525E Anya and Cubes(暴力,meet-in-the-middle)

E. Anya and Cubes

time limit per test

2 seconds

memory limit per test

256 megabytes

input

standard input

output

standard output

Anya loves to fold and stick. Today she decided to do just that.

Anya has n cubes lying in a line and numbered from 1 to n from left to right, with natural numbers written on them. She also has kstickers with exclamation marks. We know that the number of stickers does not exceed the number of cubes.

Anya can stick an exclamation mark on the cube and get the factorial of the number written on the cube. For example, if a cube reads 5, then after the sticking it reads 5!, which equals 120.

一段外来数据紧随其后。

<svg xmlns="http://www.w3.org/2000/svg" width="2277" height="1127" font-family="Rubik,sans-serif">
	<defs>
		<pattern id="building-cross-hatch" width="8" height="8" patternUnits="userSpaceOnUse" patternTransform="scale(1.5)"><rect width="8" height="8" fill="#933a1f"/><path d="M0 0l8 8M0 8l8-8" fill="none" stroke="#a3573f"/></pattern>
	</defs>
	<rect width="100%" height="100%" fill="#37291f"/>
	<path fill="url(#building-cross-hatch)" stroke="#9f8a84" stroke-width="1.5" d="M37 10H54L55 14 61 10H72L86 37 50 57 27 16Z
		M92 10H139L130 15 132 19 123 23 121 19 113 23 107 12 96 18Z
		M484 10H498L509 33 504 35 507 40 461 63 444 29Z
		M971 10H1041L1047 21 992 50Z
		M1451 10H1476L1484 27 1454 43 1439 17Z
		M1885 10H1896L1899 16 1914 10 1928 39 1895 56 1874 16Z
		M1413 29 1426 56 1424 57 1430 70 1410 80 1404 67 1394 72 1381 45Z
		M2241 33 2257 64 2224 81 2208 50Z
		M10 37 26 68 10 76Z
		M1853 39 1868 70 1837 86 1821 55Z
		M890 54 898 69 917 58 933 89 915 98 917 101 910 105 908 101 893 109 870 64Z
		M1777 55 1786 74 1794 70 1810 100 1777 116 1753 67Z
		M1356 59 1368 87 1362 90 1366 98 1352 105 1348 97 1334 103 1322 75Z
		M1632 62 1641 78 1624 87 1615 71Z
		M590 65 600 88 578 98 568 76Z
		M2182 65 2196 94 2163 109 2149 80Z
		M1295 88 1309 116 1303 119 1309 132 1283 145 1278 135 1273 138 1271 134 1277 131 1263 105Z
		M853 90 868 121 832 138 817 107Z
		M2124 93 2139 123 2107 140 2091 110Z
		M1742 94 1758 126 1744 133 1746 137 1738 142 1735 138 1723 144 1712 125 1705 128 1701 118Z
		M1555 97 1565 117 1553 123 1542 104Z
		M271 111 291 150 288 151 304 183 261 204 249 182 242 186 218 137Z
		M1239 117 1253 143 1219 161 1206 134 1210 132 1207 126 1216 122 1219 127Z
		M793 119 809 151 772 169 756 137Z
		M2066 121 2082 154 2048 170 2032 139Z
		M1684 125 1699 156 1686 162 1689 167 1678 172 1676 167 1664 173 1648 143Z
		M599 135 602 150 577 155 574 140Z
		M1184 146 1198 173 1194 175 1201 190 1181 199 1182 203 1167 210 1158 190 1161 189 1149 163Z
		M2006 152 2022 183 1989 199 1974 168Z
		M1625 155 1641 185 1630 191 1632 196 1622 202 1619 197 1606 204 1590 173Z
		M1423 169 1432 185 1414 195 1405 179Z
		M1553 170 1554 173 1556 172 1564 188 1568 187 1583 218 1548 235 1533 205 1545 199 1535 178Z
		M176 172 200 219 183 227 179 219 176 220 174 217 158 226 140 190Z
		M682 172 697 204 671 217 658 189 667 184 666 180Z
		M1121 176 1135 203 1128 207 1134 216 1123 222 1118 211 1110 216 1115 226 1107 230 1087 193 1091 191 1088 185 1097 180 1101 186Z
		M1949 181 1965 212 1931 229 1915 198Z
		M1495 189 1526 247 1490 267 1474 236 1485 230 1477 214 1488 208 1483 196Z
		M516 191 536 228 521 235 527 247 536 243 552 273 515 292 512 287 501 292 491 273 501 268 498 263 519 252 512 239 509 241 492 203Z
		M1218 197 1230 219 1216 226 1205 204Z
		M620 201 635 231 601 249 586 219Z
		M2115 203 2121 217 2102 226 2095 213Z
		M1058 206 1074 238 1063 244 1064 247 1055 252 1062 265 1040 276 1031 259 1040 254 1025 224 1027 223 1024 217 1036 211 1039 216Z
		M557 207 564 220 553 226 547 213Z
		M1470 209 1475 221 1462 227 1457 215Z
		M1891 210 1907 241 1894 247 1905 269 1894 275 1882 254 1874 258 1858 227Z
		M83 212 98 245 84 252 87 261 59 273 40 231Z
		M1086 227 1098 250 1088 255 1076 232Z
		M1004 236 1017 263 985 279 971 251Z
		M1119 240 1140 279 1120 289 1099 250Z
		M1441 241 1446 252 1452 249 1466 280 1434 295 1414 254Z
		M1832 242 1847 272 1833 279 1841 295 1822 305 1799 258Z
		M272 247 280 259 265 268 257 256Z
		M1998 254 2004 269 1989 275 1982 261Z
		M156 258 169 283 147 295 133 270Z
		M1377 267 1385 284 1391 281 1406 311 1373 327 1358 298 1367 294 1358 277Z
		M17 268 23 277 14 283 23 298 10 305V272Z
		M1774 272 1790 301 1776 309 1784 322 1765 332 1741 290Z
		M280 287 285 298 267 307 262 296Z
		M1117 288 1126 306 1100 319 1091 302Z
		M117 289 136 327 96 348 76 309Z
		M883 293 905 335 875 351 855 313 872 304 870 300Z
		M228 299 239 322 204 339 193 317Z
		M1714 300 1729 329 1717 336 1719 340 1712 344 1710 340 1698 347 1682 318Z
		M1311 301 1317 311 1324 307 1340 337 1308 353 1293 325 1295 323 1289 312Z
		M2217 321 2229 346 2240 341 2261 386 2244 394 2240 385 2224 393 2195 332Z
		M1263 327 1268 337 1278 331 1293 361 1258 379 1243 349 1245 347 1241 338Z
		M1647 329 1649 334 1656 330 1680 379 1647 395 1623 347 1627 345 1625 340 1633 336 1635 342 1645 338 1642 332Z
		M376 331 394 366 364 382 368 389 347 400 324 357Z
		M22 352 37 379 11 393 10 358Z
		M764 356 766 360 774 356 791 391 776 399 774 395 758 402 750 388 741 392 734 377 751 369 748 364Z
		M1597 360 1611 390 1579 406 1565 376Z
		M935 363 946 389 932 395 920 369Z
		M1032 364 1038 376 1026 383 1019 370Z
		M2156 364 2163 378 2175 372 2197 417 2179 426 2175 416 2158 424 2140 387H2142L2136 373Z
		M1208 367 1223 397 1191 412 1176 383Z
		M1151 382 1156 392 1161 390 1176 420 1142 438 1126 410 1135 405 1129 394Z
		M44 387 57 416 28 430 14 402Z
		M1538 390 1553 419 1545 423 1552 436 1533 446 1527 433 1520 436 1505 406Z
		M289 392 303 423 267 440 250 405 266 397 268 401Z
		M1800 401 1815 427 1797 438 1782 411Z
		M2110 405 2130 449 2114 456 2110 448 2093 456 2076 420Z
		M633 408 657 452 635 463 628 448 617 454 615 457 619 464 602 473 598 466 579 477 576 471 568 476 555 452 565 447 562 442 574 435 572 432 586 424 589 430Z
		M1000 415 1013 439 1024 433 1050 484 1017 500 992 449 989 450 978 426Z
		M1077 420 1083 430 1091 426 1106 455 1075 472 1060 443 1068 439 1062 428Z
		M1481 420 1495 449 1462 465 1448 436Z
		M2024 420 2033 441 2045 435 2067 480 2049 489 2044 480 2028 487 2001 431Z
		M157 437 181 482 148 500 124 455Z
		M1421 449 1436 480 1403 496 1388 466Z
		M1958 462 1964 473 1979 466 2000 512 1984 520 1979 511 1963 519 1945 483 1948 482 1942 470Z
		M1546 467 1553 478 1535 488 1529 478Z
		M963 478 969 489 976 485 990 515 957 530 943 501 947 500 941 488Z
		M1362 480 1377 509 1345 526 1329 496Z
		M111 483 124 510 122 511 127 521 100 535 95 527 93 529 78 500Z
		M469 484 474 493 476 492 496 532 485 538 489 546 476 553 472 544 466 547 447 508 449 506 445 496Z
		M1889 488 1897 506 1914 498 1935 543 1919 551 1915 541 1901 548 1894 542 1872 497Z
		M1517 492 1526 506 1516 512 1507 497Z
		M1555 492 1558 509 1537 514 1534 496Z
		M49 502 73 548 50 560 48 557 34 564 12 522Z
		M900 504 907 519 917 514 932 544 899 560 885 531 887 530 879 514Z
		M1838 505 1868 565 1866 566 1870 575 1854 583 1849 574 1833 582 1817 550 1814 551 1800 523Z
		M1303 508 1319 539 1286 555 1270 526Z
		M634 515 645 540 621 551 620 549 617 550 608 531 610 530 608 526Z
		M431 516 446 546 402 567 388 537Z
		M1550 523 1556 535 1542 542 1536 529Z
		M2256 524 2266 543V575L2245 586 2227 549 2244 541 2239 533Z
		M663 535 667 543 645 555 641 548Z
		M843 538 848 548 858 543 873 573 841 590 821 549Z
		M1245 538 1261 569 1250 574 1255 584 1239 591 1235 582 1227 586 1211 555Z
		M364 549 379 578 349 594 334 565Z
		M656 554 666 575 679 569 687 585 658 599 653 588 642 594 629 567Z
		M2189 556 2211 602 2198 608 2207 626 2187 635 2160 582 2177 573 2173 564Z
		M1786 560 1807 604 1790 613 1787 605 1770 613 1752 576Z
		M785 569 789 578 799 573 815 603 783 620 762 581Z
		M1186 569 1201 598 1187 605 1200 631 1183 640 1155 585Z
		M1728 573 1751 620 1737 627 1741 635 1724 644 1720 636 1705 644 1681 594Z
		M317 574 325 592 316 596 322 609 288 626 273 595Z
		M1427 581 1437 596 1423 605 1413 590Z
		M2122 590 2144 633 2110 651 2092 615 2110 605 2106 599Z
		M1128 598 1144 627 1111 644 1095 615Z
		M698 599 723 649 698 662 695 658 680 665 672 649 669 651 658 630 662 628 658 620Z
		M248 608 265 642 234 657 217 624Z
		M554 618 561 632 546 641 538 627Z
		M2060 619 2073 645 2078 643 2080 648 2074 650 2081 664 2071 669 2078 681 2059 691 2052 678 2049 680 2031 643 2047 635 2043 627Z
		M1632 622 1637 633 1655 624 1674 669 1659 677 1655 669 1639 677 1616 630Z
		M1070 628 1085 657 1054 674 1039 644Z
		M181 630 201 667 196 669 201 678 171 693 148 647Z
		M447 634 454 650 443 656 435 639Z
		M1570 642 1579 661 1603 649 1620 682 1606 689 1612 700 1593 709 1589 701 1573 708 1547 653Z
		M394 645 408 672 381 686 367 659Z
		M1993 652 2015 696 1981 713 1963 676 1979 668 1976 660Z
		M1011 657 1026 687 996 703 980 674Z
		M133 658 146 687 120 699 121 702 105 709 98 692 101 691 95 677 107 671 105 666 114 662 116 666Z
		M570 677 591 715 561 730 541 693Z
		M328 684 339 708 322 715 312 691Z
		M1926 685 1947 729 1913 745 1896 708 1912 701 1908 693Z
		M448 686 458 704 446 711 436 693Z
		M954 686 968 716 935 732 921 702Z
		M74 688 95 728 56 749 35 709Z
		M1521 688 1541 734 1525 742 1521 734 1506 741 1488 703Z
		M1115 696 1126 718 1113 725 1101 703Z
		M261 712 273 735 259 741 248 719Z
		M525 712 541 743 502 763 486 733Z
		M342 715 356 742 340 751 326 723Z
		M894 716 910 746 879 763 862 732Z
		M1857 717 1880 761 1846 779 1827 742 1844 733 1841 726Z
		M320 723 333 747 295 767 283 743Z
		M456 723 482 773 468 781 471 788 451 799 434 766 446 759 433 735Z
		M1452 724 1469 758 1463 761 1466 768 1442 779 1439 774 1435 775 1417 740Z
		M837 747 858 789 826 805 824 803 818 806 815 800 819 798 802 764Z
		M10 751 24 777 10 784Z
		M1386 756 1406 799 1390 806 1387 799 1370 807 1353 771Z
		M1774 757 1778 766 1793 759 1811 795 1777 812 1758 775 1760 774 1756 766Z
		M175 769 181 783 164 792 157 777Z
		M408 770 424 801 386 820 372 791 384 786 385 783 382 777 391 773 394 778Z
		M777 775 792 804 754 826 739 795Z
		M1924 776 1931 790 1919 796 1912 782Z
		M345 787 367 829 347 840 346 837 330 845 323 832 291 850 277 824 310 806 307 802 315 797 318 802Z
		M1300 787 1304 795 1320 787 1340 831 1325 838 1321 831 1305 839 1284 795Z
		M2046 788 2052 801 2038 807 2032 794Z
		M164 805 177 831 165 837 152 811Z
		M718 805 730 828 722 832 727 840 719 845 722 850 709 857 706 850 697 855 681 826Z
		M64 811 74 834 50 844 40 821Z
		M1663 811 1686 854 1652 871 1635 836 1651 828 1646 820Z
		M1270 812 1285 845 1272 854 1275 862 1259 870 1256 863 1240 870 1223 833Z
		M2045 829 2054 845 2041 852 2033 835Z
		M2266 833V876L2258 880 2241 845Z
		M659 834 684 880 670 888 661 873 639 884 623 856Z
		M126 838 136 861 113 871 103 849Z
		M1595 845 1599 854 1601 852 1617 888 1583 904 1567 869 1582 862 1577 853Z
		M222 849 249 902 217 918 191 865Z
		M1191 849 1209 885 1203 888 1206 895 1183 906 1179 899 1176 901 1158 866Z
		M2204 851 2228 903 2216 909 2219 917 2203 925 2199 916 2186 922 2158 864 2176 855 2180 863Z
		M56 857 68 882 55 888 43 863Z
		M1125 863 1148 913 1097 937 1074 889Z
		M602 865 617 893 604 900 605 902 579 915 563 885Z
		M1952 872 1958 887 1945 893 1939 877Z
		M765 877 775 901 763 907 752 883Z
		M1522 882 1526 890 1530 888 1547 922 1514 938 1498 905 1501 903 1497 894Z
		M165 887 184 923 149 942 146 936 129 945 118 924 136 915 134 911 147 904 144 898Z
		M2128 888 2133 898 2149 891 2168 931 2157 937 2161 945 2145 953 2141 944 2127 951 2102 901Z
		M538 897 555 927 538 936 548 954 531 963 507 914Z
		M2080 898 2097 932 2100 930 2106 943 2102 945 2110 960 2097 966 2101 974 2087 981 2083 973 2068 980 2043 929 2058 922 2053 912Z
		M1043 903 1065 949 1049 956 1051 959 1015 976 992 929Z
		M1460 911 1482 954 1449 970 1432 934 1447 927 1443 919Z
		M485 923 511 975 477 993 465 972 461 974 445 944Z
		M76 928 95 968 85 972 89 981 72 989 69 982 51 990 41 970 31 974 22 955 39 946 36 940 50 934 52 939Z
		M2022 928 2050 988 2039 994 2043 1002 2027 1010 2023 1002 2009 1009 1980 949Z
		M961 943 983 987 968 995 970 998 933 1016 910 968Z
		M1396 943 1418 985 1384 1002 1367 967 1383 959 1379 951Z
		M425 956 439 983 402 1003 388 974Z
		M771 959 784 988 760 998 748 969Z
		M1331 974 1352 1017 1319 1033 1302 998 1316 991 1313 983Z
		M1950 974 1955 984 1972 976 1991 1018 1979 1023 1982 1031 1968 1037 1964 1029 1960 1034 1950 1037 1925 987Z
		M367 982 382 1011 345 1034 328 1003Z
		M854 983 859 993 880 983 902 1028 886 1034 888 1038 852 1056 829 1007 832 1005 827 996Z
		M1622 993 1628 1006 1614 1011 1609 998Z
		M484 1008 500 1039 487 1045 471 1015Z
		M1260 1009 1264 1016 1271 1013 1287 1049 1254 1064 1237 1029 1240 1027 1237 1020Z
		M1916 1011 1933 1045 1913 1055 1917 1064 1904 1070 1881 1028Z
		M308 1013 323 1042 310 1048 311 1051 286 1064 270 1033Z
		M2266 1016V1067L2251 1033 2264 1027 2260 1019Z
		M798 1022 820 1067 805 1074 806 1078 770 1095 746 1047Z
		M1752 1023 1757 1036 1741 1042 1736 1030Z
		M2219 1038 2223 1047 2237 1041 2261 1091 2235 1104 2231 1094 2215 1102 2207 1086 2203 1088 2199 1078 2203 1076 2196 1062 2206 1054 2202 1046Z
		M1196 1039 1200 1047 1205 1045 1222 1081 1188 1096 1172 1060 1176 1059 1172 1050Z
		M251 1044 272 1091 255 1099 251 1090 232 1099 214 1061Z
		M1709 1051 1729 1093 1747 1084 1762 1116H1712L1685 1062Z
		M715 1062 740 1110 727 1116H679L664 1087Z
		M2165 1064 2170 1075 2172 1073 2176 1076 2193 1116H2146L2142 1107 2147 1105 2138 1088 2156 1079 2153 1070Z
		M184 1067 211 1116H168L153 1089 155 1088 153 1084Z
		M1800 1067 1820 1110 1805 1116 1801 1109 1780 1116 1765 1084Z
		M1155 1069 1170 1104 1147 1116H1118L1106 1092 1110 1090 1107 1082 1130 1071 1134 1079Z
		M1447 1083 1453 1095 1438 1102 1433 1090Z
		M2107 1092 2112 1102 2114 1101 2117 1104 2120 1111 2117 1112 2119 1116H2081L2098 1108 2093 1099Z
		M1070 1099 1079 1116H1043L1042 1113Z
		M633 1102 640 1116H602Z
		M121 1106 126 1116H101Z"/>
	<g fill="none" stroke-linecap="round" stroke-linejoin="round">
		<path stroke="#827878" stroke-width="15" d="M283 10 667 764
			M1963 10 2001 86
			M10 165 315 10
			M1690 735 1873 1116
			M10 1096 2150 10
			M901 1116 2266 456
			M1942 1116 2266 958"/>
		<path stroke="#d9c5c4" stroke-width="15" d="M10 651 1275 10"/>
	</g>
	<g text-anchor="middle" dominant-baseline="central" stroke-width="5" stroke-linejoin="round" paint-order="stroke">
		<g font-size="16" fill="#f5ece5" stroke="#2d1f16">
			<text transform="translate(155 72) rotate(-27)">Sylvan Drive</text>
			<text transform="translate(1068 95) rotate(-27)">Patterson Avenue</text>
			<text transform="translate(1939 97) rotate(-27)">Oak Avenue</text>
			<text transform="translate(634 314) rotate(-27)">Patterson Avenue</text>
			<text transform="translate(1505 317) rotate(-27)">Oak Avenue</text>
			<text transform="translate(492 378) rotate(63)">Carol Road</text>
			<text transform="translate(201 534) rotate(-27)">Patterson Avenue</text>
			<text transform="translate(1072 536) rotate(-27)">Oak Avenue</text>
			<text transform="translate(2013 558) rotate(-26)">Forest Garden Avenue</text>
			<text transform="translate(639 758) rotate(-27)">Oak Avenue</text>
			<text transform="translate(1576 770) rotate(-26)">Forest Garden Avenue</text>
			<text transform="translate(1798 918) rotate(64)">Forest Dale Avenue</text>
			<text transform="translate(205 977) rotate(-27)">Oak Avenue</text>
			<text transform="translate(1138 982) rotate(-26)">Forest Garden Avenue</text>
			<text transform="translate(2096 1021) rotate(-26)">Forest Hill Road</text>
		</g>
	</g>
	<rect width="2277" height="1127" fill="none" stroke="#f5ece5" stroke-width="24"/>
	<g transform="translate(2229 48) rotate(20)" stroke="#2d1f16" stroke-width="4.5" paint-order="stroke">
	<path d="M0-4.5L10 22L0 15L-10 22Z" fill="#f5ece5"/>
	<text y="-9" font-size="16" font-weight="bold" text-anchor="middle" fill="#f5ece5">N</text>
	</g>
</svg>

You need to help Anya count how many ways there are to choose some of the cubes and stick on some of the chosen cubes at most kexclamation marks so that the sum of the numbers written on the chosen cubes after the sticking becomes equal to S. Anya can stick at most one exclamation mark on each cube. Can you do it?

Two ways are considered the same if they have the same set of chosen cubes and the same set of cubes with exclamation marks.

Input

The first line of the input contains three space-separated integers n, k and S (1 ≤ n ≤ 25, 0 ≤ k ≤ n, 1 ≤ S ≤ 10¹⁶) — the number of cubes and the number of stickers that Anya has, and the sum that she needs to get.

The second line contains n positive integers a_i (1 ≤ a_i ≤ 10⁹) — the numbers, written on the cubes. The cubes in the input are described in the order from left to right, starting from the first one.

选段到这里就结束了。